Stay: The oceanfront Ke Iki Beach Bungalows, a quick drive from the commercial district along the Kamehameha Highway, are all about easy atmosphere, to the sounds of the North Shore’s endless surf.
Eat: Ted’s Bakery, down the road from the mythical Pipeline, is a casual center of surfer life known for bento-box lunches, garlic shrimp, and mahimahi sandwiches. Finish it off with a slice of decadent Haupia chocolate pie.
An all-American classic—saltwater taffy and ice cream on the boardwalk, days of baking in the sun on Dewey Beach—with a lively art gallery scene and such august institutions as the Biggs Museum of American Art. In the evenings, visitors dance at places like the Rusty Rudder or Shag, or just stroll the boardwalk.

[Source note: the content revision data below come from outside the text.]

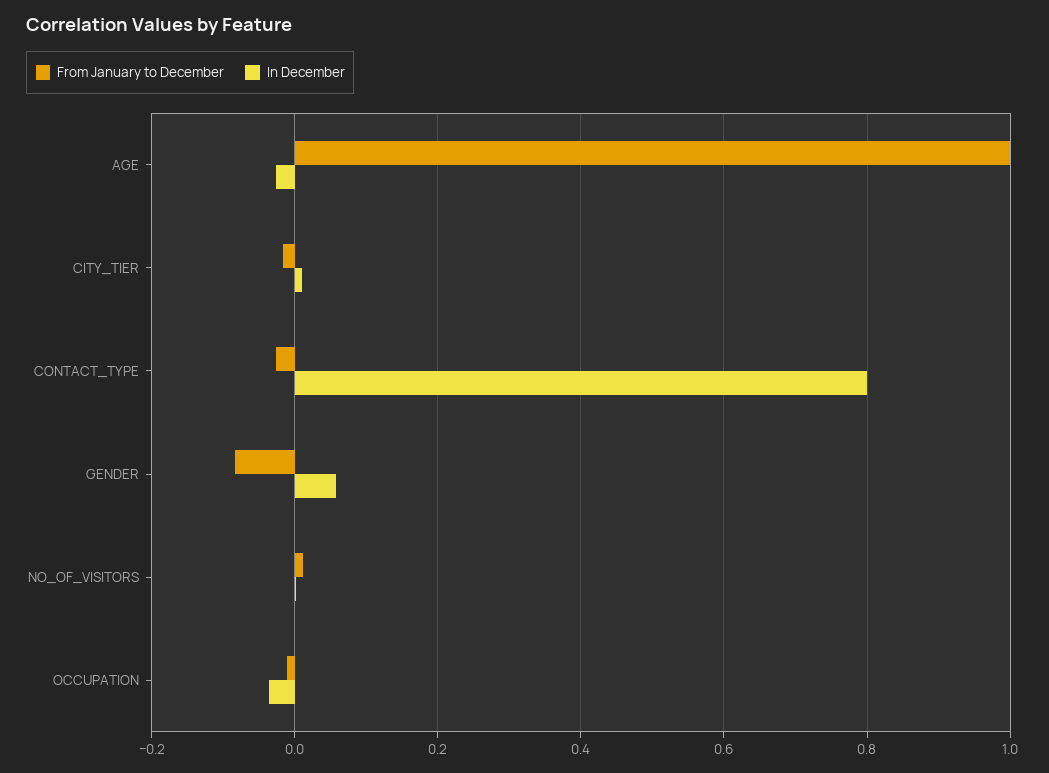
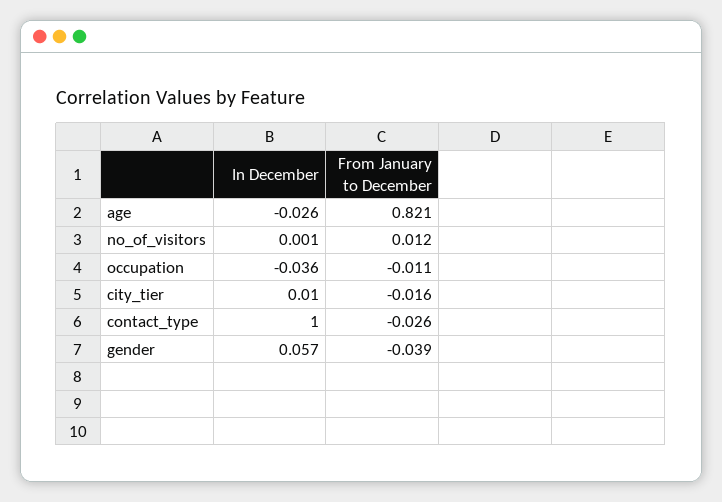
  {
    "From January to December": {
-     "AGE": 1,
+     "AGE": 0.821,
      "CITY_TIER": -0.016,
      "CONTACT_TYPE": -0.026,
-     "GENDER": -0.08,
+     "GENDER": -0.039,
      "NO_OF_VISITORS": 0.012,
      "OCCUPATION": -0.011
    },
    "In December": {
      "AGE": -0.026,
      "CITY_TIER": 0.01,
-     "CONTACT_TYPE": 0.8,
+     "CONTACT_TYPE": 1,
      "GENDER": 0.057,
      "NO_OF_VISITORS": 0.001,
      "OCCUPATION": -0.036
    }
  }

Stay: The Hotel Rehoboth, a plush boutique lodging, has a welcoming fireplace and a mod cottage-furnishings store off the lobby.
Eat: Eden, a high-end restaurant that often lives up to its name, features such dishes as a lobster and crab tower and a coffee-hazelnut rubbed pork tenderloin. —Tom Austin
Silver Lake Sand Dunes Area, MI
A beach staple of the Midwest, this strip along Lake Michigan—encompassing the towns of Hart, Mears, and Pentwater—has no shortage of massive sand dunes, beach buggies, and farmers’ markets along with over-the-top July 4th fireworks.

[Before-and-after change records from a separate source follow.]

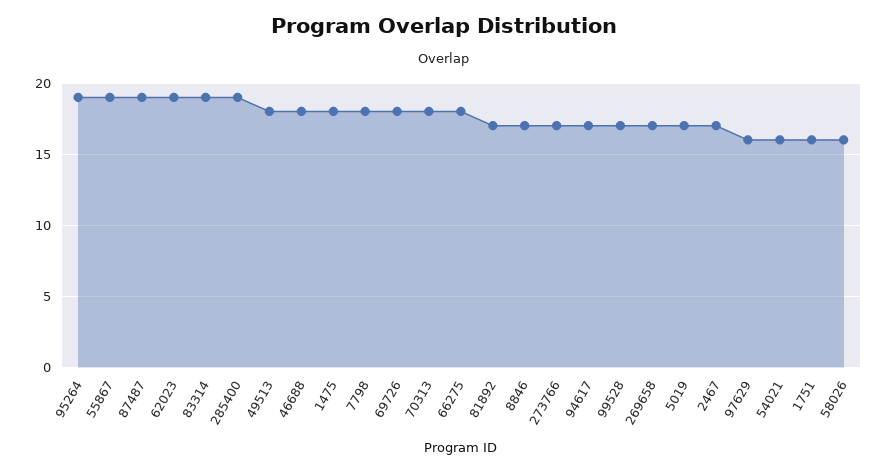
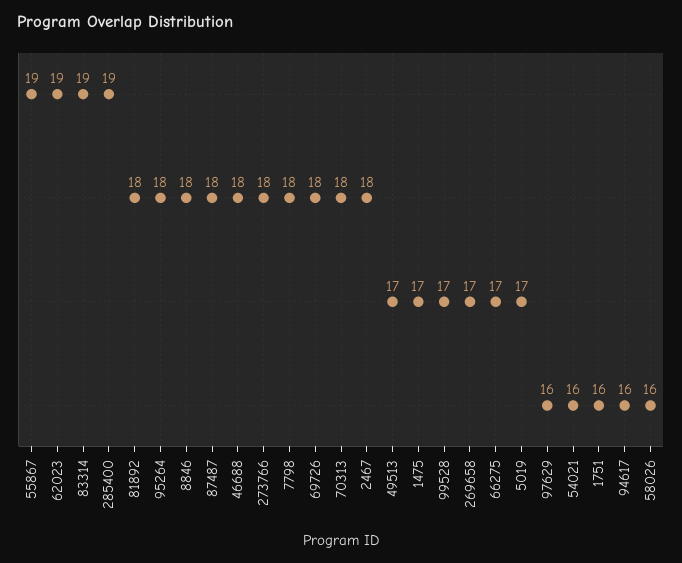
  {
-   "95264": 19,
+   "95264": 18,
    "55867": 19,
-   "87487": 19,
+   "87487": 18,
    "62023": 19,
    "83314": 19,
    "285400": 19,
-   "49513": 18,
+   "49513": 17,
    "46688": 18,
-   "1475": 18,
+   "1475": 17,
    "7798": 18,
    "69726": 18,
    "70313": 18,
-   "66275": 18,
+   "66275": 17,
-   "81892": 17,
+   "81892": 18,
-   "8846": 17,
+   "8846": 18,
-   "273766": 17,
+   "273766": 18,
-   "94617": 17,
+   "94617": 16,
    "99528": 17,
    "269658": 17,
    "5019": 17,
-   "2467": 17,
+   "2467": 18,
    "97629": 16,
    "54021": 16,
    "1751": 16,
    "58026": 16
  }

Stay: A simple affair overlooking the lake and a spread of sand, Dunes Waterfront Resort is not a bad way to get lost on a summer weekend.
Eat: That Place Restaurant, a 1950s and ‘60s theme joint with posters of James Dean and Elvis, is, well, the place to get a hamburger and shake.
Thomas J. Blazek
This is nature Texas-style, big and ready to roll, with an enormous flock of whooping cranes in the Aransas National Wildlife Refuge, stunning beaches along nearby Matagorda Island, and a 1,000-year-old oak known simply as “the Big Tree.”
Stay: A funky little place with classic beach lodgings, the Fulton Beach Bungalows overlook Aransas Bay.
Eat: Steve Lew’s BBQ Kitchen will take you way down home, with pulled pork and Texas-style sausage.
Gulf Shores, AL
Gulf Shores is near miles of splendid beaches along Bon Secour National Wildlife refuge and is a mainstay of the American seafood industry. Apart from the National Shrimp Festival every fall, the beaches are known for the strange occurrence of “jubilees,” random nights when crabs, fish, and shrimp flop up on the beach and make for easy pickings.
Stay: Magnolia Springs Bed and Breakfast is a charmer with stained glass in the den, elaborate woodwork in the great hall, and hearty three-course breakfasts.
Eat: Set in a circa 1897 building surrounded by Spanish moss and live oak trees, the Wash House Restaurant serves fried oyster lettuce wraps and beef spring rolls.